Post date: Aug 13, 2010 10:51:58 PM
My father is an SRCC graduate and currently a commerce professor in Delhi University.
He gave me this simple example to explain how companies make money through stock markets and why investing in stocks is exactly like gambing
Assume that you float a company with 100 shares. and sell a 51% shares to yourself at a price of rs 10 each. after that you bring an IPO of that same company and sell 49% of shares for Rs 60 each on the open market.

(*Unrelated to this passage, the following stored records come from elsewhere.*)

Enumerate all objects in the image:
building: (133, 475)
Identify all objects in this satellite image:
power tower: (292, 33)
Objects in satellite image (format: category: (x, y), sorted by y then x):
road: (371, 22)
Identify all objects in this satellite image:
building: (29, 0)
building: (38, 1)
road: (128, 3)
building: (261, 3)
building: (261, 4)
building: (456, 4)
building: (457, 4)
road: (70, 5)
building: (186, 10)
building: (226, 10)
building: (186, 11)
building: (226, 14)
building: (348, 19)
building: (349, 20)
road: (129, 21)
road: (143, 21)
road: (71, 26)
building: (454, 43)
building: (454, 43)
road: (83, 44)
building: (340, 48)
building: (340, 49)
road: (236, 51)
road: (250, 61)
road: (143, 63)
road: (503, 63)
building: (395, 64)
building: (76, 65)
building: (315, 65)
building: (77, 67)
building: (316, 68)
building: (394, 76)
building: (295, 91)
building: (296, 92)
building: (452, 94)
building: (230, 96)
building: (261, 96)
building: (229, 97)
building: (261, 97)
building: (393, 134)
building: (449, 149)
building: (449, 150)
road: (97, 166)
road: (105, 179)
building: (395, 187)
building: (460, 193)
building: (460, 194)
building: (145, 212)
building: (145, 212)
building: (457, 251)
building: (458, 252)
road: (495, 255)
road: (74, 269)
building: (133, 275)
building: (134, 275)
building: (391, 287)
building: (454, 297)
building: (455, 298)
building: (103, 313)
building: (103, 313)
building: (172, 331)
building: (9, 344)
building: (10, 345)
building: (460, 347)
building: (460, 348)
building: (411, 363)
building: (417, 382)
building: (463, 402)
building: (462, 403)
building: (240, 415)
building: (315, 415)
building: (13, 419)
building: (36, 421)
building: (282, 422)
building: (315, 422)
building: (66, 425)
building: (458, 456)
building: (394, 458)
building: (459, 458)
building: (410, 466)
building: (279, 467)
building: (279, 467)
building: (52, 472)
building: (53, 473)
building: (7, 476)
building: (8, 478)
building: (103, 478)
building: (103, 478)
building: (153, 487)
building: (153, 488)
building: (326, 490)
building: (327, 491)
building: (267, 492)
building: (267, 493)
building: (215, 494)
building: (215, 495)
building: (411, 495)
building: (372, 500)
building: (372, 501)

The worth of company is 51*10+60*49 = 3450. you invested 510 rupees but since you have controlling share in that company of 51% your wealth becomes .51*3450 = 1760.
Then he gave a real life example of Reliance petroleum Limited which was used by ambanis to generate money for themselves.
Step 1. make company RPL
Step 2. sell controlling percent of that company to yourself and some percentage to politicians and others at 1 rs each
Step 3. bring IPO of that company fix it at 6 rupees
Step 4. after some time merge RPL with reliance , buy back stocks at the rate of 6 stocks of rpl for 1 stock of reliance.
process complete. ambanis paid 6 rupees for 1 stock of reliance and general public paid 36 rupees for 1 stock. I will publish more such examples related to stock market, money and other things like how government works from my discussions with mom, dad.